Впрочем, всю дорогу, от Триумфальной арки до Нейи, они разговаривали всегда на одни и те же темы; и в этот день, так же как в предыдущие, они вначале обсудили разные местные безобразия, возмущавшие обоих, — конечно, виноват мэр, он что хочет, то и делает. Затем, как это всегда бывает в обществе врача, Караван перевел разговор на болезни, ибо надеялся таким способом выжать из Шене кое-какие бесплатные советы, а может быть, и целую консультацию — надо было только ловко взяться за дело и не открывать своих карт. Кстати, за последнее время его беспокоило здоровье матери. С ней часто делались продолжительные обмороки, и, хотя ей было уже девяносто лет, она не желала лечиться.
Ее глубокая старость умиляла Каравана, и он постоянно повторял доктору Шене:
— Видали, до каких лет дожила? Немногим это удается. — И он радостно потирал руки, не потому, чтобы так уже желал продлить до бесконечности существование старушки, но оттого, что долгий век матери как бы сулил то же и ему. И он продолжал: — О! в нашем роду все живут долго; возьмите хотя бы меня, — разве только какой-нибудь несчастный случай, а так — я уверен, что доживу до глубокой старости.
Санитарный инспектор посмотрел на него с сожалением. С минуту он разглядывал багровое лицо, жирную шею, живот, свисающий между толстых и дряблых ног, и всю апоплексическую, тучную фигуру этого пожилого, обрюзгшего чиновника, затем, сдвинув на затылок сероватую панаму, насмешливо ответил:
— Не хвастайте, мой милый, у вашей мамаши кожа да кости, а вы вон какой пузан. — Чиновник, смутившись, замолчал.

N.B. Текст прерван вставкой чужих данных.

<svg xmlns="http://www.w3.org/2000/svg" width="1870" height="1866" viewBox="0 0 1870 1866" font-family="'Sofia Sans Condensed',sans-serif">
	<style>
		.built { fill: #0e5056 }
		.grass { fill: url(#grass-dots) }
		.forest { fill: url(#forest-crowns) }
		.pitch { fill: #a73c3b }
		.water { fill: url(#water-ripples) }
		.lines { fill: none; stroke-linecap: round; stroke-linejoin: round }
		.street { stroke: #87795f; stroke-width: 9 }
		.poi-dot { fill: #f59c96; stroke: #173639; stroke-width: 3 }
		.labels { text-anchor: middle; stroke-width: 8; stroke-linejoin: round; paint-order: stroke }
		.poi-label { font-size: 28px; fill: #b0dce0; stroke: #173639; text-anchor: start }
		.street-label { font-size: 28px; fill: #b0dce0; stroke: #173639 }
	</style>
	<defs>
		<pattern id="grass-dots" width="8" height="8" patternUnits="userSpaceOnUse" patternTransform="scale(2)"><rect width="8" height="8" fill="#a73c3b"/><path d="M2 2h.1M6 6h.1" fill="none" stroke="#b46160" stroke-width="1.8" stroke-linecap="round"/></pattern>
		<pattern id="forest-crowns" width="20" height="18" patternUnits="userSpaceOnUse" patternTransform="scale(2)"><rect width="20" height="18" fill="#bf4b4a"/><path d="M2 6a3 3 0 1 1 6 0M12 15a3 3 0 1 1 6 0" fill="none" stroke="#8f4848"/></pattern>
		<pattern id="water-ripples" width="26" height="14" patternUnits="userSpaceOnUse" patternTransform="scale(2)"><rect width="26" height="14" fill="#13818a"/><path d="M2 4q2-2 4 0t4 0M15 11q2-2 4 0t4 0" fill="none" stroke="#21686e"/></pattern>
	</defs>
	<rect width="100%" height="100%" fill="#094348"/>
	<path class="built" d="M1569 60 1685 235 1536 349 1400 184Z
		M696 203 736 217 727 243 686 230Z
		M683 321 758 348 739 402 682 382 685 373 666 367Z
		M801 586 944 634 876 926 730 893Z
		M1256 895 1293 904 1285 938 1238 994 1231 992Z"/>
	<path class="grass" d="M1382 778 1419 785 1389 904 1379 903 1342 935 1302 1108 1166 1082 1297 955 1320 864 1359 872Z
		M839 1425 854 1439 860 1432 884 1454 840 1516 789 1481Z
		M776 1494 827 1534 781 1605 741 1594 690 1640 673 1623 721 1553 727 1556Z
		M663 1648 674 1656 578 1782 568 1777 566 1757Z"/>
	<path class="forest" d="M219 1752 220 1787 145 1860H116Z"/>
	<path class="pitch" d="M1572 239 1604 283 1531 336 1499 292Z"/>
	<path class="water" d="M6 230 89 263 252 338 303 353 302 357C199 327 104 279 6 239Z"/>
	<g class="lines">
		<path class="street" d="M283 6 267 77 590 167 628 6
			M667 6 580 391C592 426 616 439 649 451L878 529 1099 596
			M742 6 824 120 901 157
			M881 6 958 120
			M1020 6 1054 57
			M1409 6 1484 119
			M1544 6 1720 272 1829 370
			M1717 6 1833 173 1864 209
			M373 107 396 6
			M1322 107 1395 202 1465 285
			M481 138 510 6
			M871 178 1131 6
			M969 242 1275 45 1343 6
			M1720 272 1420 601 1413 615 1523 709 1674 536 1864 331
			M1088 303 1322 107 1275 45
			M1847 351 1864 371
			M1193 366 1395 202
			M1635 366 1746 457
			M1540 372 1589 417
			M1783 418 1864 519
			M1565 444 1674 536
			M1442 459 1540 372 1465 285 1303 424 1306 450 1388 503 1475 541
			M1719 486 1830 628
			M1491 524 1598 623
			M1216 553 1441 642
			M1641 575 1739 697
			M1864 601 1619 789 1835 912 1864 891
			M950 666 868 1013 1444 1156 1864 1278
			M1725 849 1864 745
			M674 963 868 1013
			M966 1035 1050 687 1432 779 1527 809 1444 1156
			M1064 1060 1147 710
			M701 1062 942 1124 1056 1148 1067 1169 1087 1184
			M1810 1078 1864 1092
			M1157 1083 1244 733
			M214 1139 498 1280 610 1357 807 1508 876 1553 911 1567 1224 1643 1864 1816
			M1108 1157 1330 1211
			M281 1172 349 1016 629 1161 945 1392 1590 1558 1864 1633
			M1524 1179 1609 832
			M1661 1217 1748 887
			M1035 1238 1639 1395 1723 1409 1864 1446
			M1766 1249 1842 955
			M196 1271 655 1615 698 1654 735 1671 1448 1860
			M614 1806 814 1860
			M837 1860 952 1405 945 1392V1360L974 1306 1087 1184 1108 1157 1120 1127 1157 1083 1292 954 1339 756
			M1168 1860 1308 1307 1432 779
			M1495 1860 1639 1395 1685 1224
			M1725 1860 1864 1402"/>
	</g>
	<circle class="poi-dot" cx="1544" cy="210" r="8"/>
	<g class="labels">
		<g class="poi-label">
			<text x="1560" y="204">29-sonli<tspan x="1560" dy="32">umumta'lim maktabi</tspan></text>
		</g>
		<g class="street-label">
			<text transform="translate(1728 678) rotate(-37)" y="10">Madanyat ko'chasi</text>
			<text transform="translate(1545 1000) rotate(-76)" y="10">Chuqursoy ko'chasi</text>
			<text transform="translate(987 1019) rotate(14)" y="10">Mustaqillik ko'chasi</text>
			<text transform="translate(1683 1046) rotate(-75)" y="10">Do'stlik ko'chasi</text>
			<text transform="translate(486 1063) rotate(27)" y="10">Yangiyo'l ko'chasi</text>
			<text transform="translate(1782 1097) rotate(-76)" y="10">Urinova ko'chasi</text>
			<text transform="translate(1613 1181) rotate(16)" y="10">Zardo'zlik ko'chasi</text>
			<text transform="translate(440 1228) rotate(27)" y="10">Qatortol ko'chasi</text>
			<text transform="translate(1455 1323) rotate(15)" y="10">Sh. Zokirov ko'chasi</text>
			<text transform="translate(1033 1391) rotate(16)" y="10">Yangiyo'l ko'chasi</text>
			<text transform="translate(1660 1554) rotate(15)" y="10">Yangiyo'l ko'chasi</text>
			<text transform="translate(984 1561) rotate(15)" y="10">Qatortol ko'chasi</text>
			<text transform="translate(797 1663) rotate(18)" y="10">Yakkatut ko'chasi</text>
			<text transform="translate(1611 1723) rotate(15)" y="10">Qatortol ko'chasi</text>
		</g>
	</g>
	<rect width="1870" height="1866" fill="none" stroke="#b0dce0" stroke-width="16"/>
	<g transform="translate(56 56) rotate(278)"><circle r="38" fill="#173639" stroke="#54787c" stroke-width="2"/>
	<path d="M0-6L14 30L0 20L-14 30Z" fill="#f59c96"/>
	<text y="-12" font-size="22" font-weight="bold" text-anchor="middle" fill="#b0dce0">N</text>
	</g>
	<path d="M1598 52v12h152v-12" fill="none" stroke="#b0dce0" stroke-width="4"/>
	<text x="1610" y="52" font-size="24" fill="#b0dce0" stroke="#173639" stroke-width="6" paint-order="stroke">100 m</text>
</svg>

Паровик уже подходил к остановке, они сошли, и Шене предложил заглянуть в кафе «Глобус», прямо напротив, где оба были завсегдатаями, и пропустить по рюмочке вермута. Хозяин, их приятель, протянул им через прилавок, над батареей бутылок, два пальца, которые они и пожали, а затем направились к троим любителям домино, засевшим здесь уже с полудня. Подойдя, они обменялись с игроками любезными приветствиями и неизменным: «Что новенького?» — после чего игроки снова углубились в свою партию; и когда Караван и Шене, уходя, прощались с ними, те подали им руки, не отрывая глаз от игры; друзья же разошлись по домам обедать.
Караван жил недалеко от площади Курбевуа, в трехэтажном домике, низ которого занимал парикмахер.